CHATGTP IN HEALTHCARE
Artificial intelligence has been widely discussed for some time, but this year is game-changing for AI. At the end of 2022, OpenAI launched ChatGPT – a Large Language Model (LLM)-driven chatbot.
ChatGPT enables natural conversations with a machine. The artificial intelligence system can be asked to do literally anything, even to write a poem or a thesis. The style is so similar to the human conversation style that it’s hard to determine that the text was written by algorithms.
AI can be now asked to generate pictures, videos, and music. In February 2023, Google joined the AI race by presenting its new Bart chat. To prove ChatGPT’s abilities, it’s enough to mention that the chatbot passed the U.S. Medical Licensing Examination in January 2023, answering 60% of the questions correctly.
Recently, Google and DeepMind created the medical version of ChatGPT. It’s called Med-PaLM. While Google’s search engine is based on the popularity of search results, Med-PaLM makes use of medical knowledge: reliable publications, research papers, and trusted medical websites.
It can be expected that chats based on natural language processing will soon provide answers to patients’ health-related questions and let physicians double-check their decisions. Another use will be analyzing EHR data and correlating it with the latest research – a physician will ask AI for specific data instead of wasting time on clicking.
VIRTUAL WARDS
Britain’s National Health Service (NHS) announced increasing the number of virtual wards by 500%. This is one response to the NHS crisis – waiting lists are getting longer, while new health monitoring technologies make treating patients in their homes possible.
Virtual wards or virtual hospitals are a treatment model in which – whenever possible – a patient stays at home. A healthcare facility has mobile medical teams with a nurse and/or physician regularly visiting the patient. The patient is constantly monitored through telemedicine devices.

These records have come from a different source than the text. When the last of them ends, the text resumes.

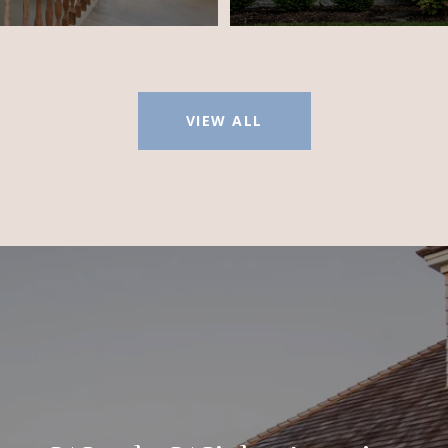
VIEW ALL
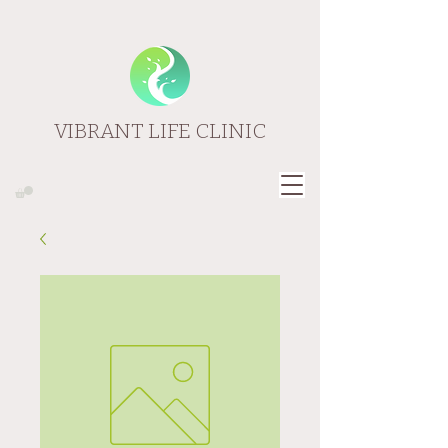
VIBRANT LIFE CLINIC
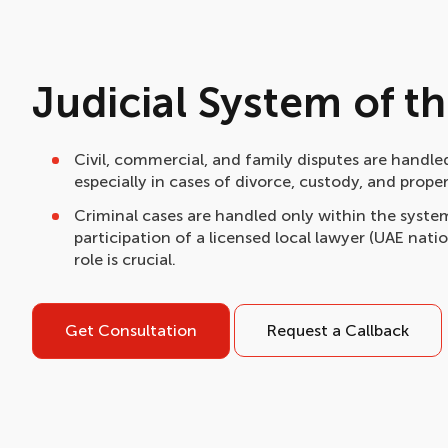
Judicial System of t
Civil, commercial, and family disputes are handled
especially in cases of divorce, custody, and prope
Criminal cases are handled only within the system
participation of a licensed local lawyer (UAE natio
role is crucial.
Get Consultation
Request a Callback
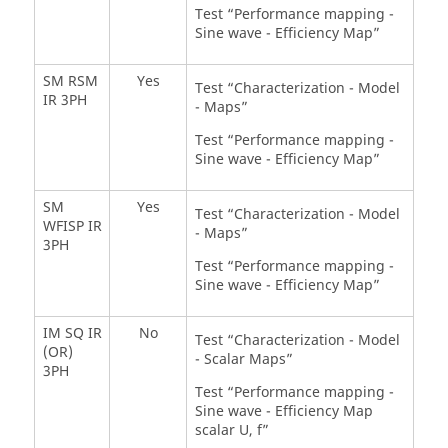
Test “Performance mapping -
Sine wave - Efficiency Map”
SM RSM
Yes
Test “Characterization - Model
IR 3PH
- Maps”
Test “Performance mapping -
Sine wave - Efficiency Map”
SM
Yes
Test “Characterization - Model
WFISP IR
- Maps”
3PH
Test “Performance mapping -
Sine wave - Efficiency Map”
IM SQ IR
No
Test “Characterization - Model
(OR)
- Scalar Maps”
3PH
Test “Performance mapping -
Sine wave - Efficiency Map
scalar U, f”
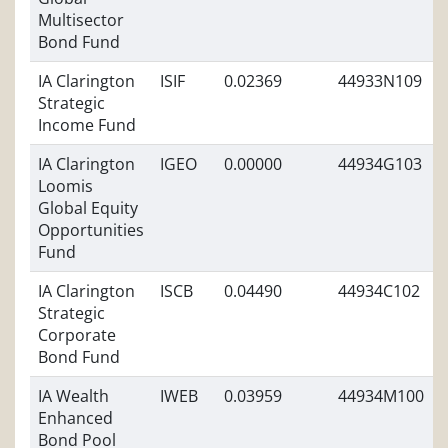
Multisector
Bond Fund
IA Clarington
ISIF
0.02369
44933N109
Strategic
Income Fund
IA Clarington
IGEO
0.00000
44934G103
Loomis
Global Equity
Opportunities
Fund
IA Clarington
ISCB
0.04490
44934C102
Strategic
Corporate
Bond Fund
IA Wealth
IWEB
0.03959
44934M100
Enhanced
Bond Pool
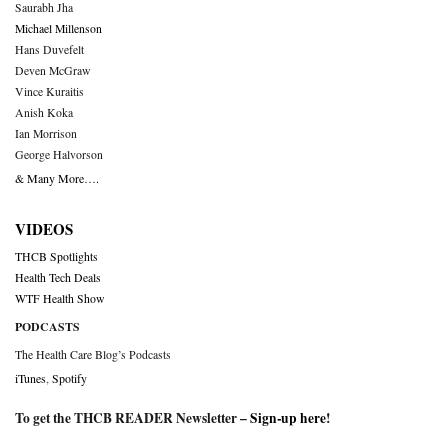
Saurabh Jha
Michael Millenson
Hans Duvefelt
Deven McGraw
Vince Kuraitis
Anish Koka
Ian Morrison
George Halvorson
& Many More….
VIDEOS
THCB Spotlights
Health Tech Deals
WTF Health Show
PODCASTS
The Health Care Blog’s Podcasts
iTunes
,
Spotify
To get the THCB READER Newsletter –
Sign-up here
!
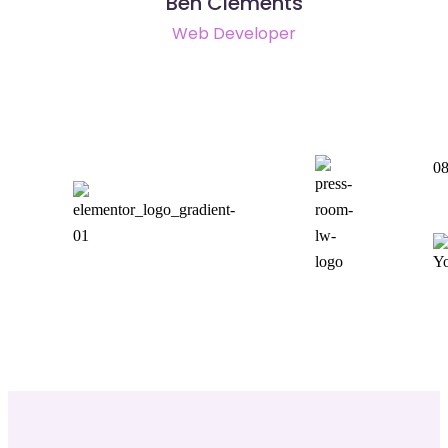
Ben Clements
Web Developer
08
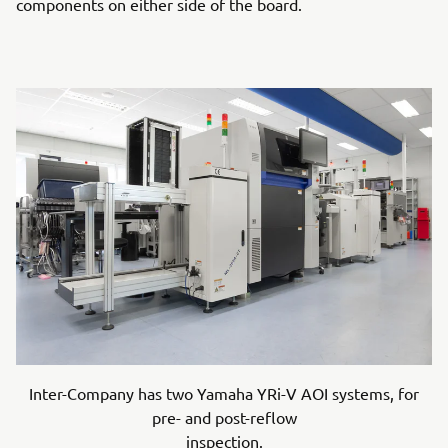
components on either side of the board.
Inter-Company has two Yamaha YRi-V AOI systems, for
pre- and post-reflow
inspection.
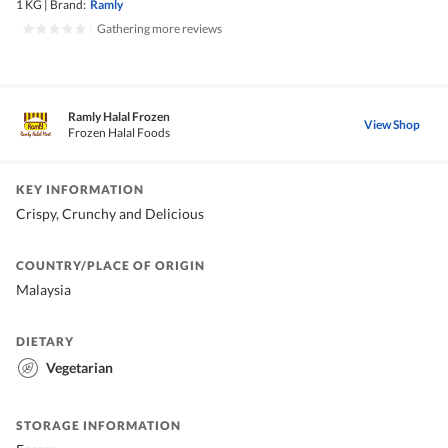
1 KG
|
Brand:
Ramly
|
Gathering more reviews
Ramly Halal Frozen
View Shop
Frozen Halal Foods
KEY INFORMATION
Crispy, Crunchy and Delicious
COUNTRY/PLACE OF ORIGIN
Malaysia
DIETARY
Vegetarian
STORAGE INFORMATION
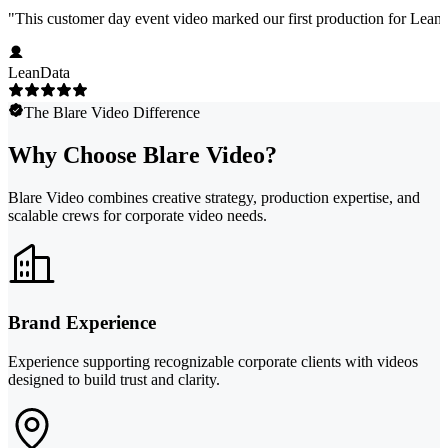
"
This customer day event video marked our first production for LeanData
LeanData
The Blare Video Difference
Why Choose Blare Video?
Blare Video combines creative strategy, production expertise, and
scalable crews for corporate video needs.
Brand Experience
Experience supporting recognizable corporate clients with videos
designed to build trust and clarity.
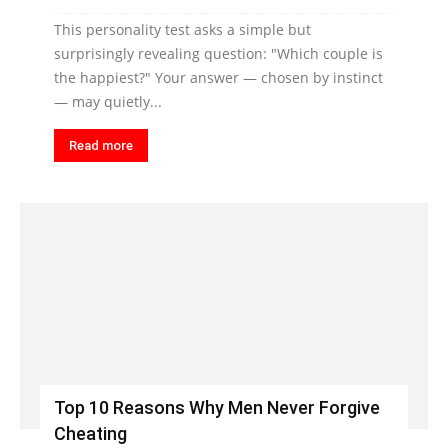
This personality test asks a simple but
surprisingly revealing question: "Which couple is
the happiest?" Your answer — chosen by instinct
— may quietly...
Read more
Top 10 Reasons Why Men Never Forgive
Cheating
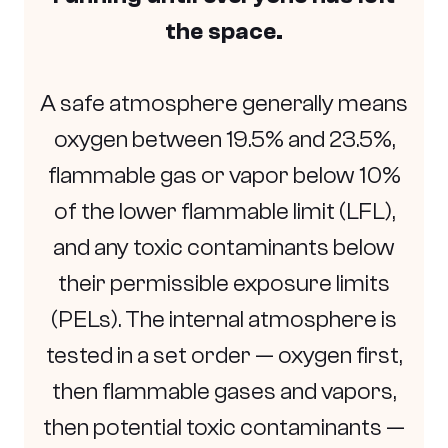
the space.
A safe atmosphere generally means
oxygen between 19.5% and 23.5%,
flammable gas or vapor below 10%
of the lower flammable limit (LFL),
and any toxic contaminants below
their permissible exposure limits
(PELs). The internal atmosphere is
tested in a set order — oxygen first,
then flammable gases and vapors,
then potential toxic contaminants —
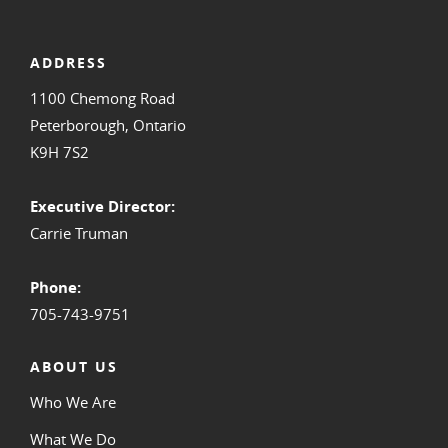
ADDRESS
1100 Chemong Road
Peterborough, Ontario
K9H 7S2
Executive Director:
Carrie Truman
Phone:
705-743-9751
ABOUT US
Who We Are
What We Do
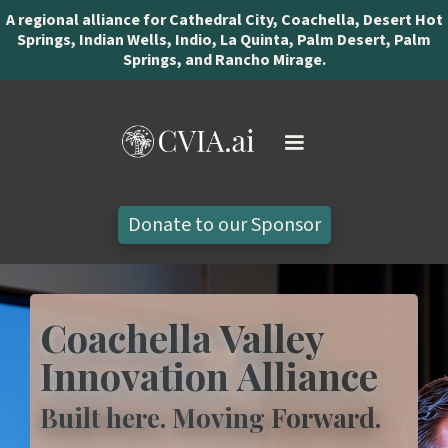
A regional alliance for Cathedral City, Coachella, Desert Hot
Springs, Indian Wells, Indio, La Quinta, Palm Desert, Palm
Springs, and Rancho Mirage.
Donate to our Sponsor
Coachella Valley
Innovation Alliance
Built here. Moving Forward.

Such a solution has made it possible to treat many COVID-19 patients at home, tracking blood oxygen level, blood pressure, temperature, and pulse, among others. Since it has proved its safety, it will be now applied more often to chronic patients.
VIRTUAL HEALTHCARE
Patients “forced” to use teleconsultations during the Covid-19 pandemic got used to them and even grew to like them. Who would’ve expected that – before 2019, skepticism about telemedicine was prevalent.
Healthcare facilities invested in devices and IT systems, and doctors are increasingly eager to provide virtual consultations, mainly since they can issue e-prescriptions and e-referrals. With the pandemic fading away, the number of teleconsultations has fallen but remains at a constant high level.
According to the newest Deloitte “Health Care Outlook 2023” report, telehealth will be one of the significant trends. On the one hand, it is convenient for the patient, but on the other hand, it is a necessity for any healthcare system: medical staff shortages are getting more and more severe, and the cost of care is rising disproportionately to the patients outcomes while waiting lists are getting longer.
Telehealth is designed to offer more equitable access to medical services at any time, regardless of location. So far, teleconsultations are simply a copy of traditional appointments in a doctor’s office. Still, with the evolution of e-health technologies (smartwatches and home diagnostic technologies), a physician will be able to get many results of vital signs measurements immediately during an online visit.
We are still at the beginning of what telemedicine has to offer.
SMART HOMES
Smartphones and smartwatches measure physical activity, sleep quality, and blood pressure. Next will be blood sugar testing without finger pricking, a technology Apple and other tech giants are developing.
More and more advanced medical testing can be conducted at home. Early this year, during CES 2023, Withings – a company known for smart scales and smartwatches – presented the world’s first home urine lab. U-Scan is placed in a toilet, just like a toilet cube. So far, it measures three parameters (LH level, pH level, and specific gravity), but the manufacturer has already announced additional tests and certification of the innovation as a medical device.
What’s the impact of the technology? For example, patients with certain chronic diseases will be able to perform daily urine tests without visiting a laboratory. U-Scan will be available later this year for EUR 499.95. It recognizes the urine of household members and resets itself after each toilet flushing.
Researchers from Stanford University recently developed a method of measuring blood parameters from only one drop of blood. Next in line are home blood tests, as easy as pricking a finger to test blood sugar. And this time, it’s Stanford, not a startup that a few years ago promised something similar and failed.
PRESCRIPTION APPS
Instead of a classical prescription, the patient receives a prescription for a mobile health application, which aims to facilitate health management and lifestyle changes. This solution is already functioning in Belgium and Germany and will be implemented in France in spring 2023.
Digital therapeutics (DTx) are a new form of medicine, which is expected to be helpful in the treatment of chronic diseases such as diabetes and cardiovascular diseases and some mental illnesses such as anxiety and mild depression. Some of them can be well managed by changing habits and exercising regularly. How? That is the task of the apps, which create an individual preventive or therapeutic plan, guide the patient through the next steps and monitor the progress. The effectiveness of some DTx has been clinically proven; therefore, these are medical devices, not fitness gadgets anymore. In the German model, prescriptions for DTx are reimbursed.